In the end… There are two things to take away from this game, one good and one bad.  Obviously, the good thing is getting the two points when it looked as if the Caps would leave at least one of those points on the table with poor play in the third period.  The bad thing is that when a team is on a streak, good or bad, one can see the end of it before it happens.  The Caps almost lost a game to a team with nothing to play for but pride.  That is not an insignificant commodity, but the Caps do have a lot more to play for and should have shown a lot more urgency in their game in the third period than they displayed. 

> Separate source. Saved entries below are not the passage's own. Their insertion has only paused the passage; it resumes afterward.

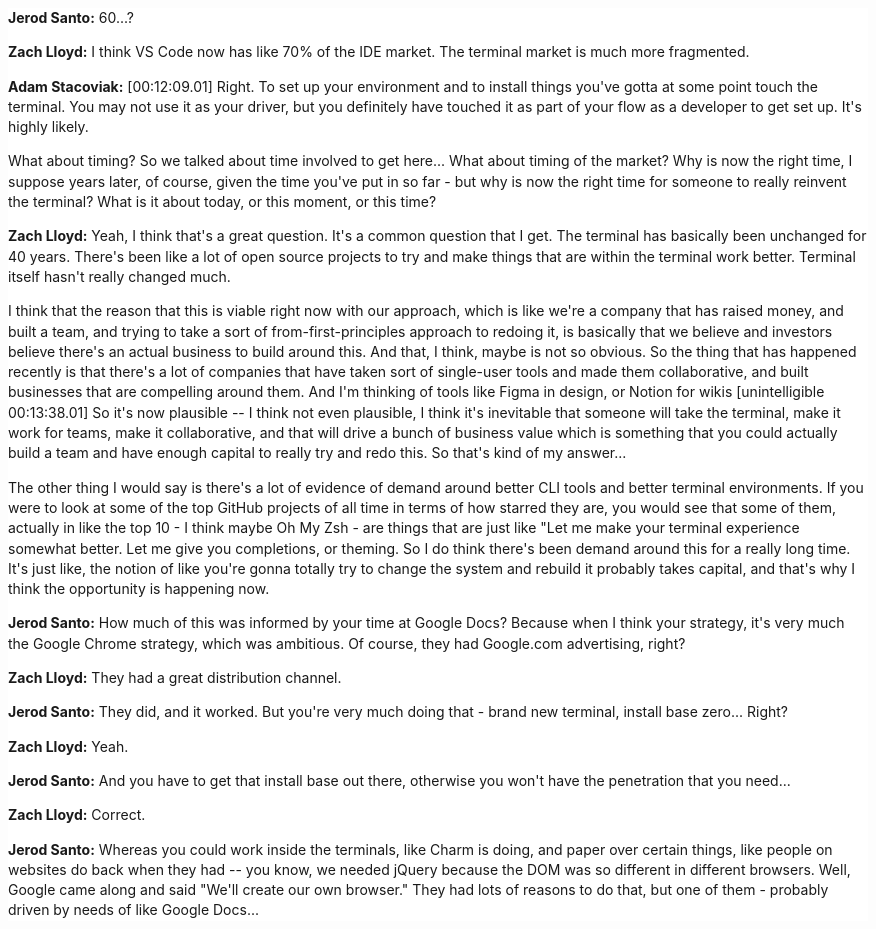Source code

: **Jerod Santo:** 60...?

**Zach Lloyd:** I think VS Code now has like 70% of the IDE market. The terminal market is much more fragmented.

**Adam Stacoviak:** \[00:12:09.01\] Right. To set up your environment and to install things you've gotta at some point touch the terminal. You may not use it as your driver, but you definitely have touched it as part of your flow as a developer to get set up. It's highly likely.

What about timing? So we talked about time involved to get here... What about timing of the market? Why is now the right time, I suppose years later, of course, given the time you've put in so far - but why is now the right time for someone to really reinvent the terminal? What is it about today, or this moment, or this time?

**Zach Lloyd:** Yeah, I think that's a great question. It's a common question that I get. The terminal has basically been unchanged for 40 years. There's been like a lot of open source projects to try and make things that are within the terminal work better. Terminal itself hasn't really changed much.

I think that the reason that this is viable right now with our approach, which is like we're a company that has raised money, and built a team, and trying to take a sort of from-first-principles approach to redoing it, is basically that we believe and investors believe there's an actual business to build around this. And that, I think, maybe is not so obvious. So the thing that has happened recently is that there's a lot of companies that have taken sort of single-user tools and made them collaborative, and built businesses that are compelling around them. And I'm thinking of tools like Figma in design, or Notion for wikis \[unintelligible 00:13:38.01\] So it's now plausible -- I think not even plausible, I think it's inevitable that someone will take the terminal, make it work for teams, make it collaborative, and that will drive a bunch of business value which is something that you could actually build a team and have enough capital to really try and redo this. So that's kind of my answer...

The other thing I would say is there's a lot of evidence of demand around better CLI tools and better terminal environments. If you were to look at some of the top GitHub projects of all time in terms of how starred they are, you would see that some of them, actually in like the top 10 - I think maybe Oh My Zsh - are things that are just like "Let me make your terminal experience somewhat better. Let me give you completions, or theming. So I do think there's been demand around this for a really long time. It's just like, the notion of like you're gonna totally try to change the system and rebuild it probably takes capital, and that's why I think the opportunity is happening now.

**Jerod Santo:** How much of this was informed by your time at Google Docs? Because when I think your strategy, it's very much the Google Chrome strategy, which was ambitious. Of course, they had Google.com advertising, right?

**Zach Lloyd:** They had a great distribution channel.

**Jerod Santo:** They did, and it worked. But you're very much doing that - brand new terminal, install base zero... Right?

**Zach Lloyd:** Yeah.

**Jerod Santo:** And you have to get that install base out there, otherwise you won't have the penetration that you need...

**Zach Lloyd:** Correct.

**Jerod Santo:** Whereas you could work inside the terminals, like Charm is doing, and paper over certain things, like people on websites do back when they had -- you know, we needed jQuery because the DOM was so different in different browsers. Well, Google came along and said "We'll create our own browser." They had lots of reasons to do that, but one of them - probably driven by needs of like Google Docs...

In that respect, this is what a team looks like when a winning streak might be coming to an end.  They are going to have to play better and for the full 60 minutes when they face Toronto on Tuesday in what will be the start of a rough end of the season schedule.  The Leafs are 5-1-1 in their last seven games and will be a stiffer test than the Lightning, even if they will be coming to Washington the night after hosting the New Jersey Devils on Monday.  It’s time to put on the big boy pants and raise their game another notch.  This is not over yet.